**ACTIVITIES:**
1. Name every type of environment that the passage on the environmental distribution of BY38-like Aminicenantes gives as a source of the 74 environmental clones, with the number of clones for each.
2. Resume the passage on the environmental distribution of BY38-like Aminicenantes, picking up right after its final sentence.

== EXTRACT PROVIDED ==

Environmental distribution of BY38-like Aminicenantes

The search for 16S rRNA sequences with > 97% identity to BY38 in the NCBI GenBank (NR database) and the Joint Genome Institute Integrated Microbial Genomes database (16S rRNA Public Isolates and 16S rRNA Public Assembled Metagenomes) revealed a total of 74 nearly full size (> 1300 bp) environmental clones (Supplemental Table S2). Most of these 16S rRNA sequences were identified worldwide in anaerobic digesters treating municipal wastewater and similar wastes (43 clones), terrestrial hot springs (15 clones), anaerobic reactors fed with organic waste from the chemical industry (10 clones), and oil-contaminated soil (3 clones). Therefore, organisms related to BY38 at the species level are distributed globally and mostly occur in anaerobic organic-rich environments within biofilms and microbial mats. Such distribution is consistent with physiological features predicted by genome analysis, anaerobic lifestyle, and the ability to utilize various carbohydrates and proteinaceous substrates.

===
== EXTRACTED MATERIAL ==

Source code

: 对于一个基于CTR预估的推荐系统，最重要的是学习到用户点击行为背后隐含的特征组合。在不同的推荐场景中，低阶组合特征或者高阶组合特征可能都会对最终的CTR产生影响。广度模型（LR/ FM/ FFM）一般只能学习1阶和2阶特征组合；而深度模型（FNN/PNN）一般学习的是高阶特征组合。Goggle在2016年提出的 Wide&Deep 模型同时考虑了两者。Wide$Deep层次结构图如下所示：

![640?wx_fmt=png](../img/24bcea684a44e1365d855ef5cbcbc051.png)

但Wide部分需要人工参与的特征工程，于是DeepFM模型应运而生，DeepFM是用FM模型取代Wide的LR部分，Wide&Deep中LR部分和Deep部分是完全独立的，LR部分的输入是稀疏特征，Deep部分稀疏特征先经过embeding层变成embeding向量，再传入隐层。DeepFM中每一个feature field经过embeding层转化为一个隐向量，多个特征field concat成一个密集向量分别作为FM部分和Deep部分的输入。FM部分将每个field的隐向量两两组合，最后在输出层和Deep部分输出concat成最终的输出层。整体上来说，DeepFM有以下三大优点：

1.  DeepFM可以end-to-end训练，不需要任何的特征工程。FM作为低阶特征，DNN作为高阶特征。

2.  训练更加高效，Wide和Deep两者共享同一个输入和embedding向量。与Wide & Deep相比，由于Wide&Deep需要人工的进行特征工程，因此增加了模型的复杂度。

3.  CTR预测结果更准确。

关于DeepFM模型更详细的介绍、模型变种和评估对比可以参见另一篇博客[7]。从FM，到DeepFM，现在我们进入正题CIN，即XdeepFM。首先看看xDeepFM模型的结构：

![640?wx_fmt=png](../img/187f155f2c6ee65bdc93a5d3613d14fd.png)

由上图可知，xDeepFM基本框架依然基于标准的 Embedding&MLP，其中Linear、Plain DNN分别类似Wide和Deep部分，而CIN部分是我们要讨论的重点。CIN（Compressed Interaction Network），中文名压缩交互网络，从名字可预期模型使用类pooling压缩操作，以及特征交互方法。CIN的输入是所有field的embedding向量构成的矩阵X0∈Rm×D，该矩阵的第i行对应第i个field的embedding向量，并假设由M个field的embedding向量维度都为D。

===

**ANSWERS TO EACH TASK:**
1.
- Anaerobic digesters treating municipal wastewater and similar wastes: 43 clones
- Terrestrial hot springs: 15 clones
- Anaerobic reactors fed with organic waste from the chemical industry: 10 clones
- Oil-contaminated soil: 3 clones

2.
Ecological role of BY38 in the deep subsurface aquifer

The microbial community of the underground reservoir in which BY38-like Aminicenantes were detected consisted mostly of sulfate-reducing Firmicutes (Ca. Desulforudis audaxviator and Desulfotomaculum sp.), Nitrospirae (Thermodesulfovibrio spp.), and Deltaproteobacteria (Desulfobacca spp.), as well as uncultured members of the phyla Chloroflexi, Ignavibacteriae, Riflebacteria, and Aminicenantes (Kadnikov et al. 2018). Analysis of metabolic pathways based on the MAGs of representatives of Chloroflexi, Ignavibacteriae, and Riflebacteria showed that they are probably heterotrophs, capable of both fermentation of organic substances and aerobic and/or anaerobic respiration (Kadnikov et al. 2018). However, analyzed members of these phyla had rather limited capacities for the hydrolysis of complex carbohydrates and were restricted to some beta-linked polysaccharides (Chloroflexi) or starch (Ignavibacteriae and Riflebacteria).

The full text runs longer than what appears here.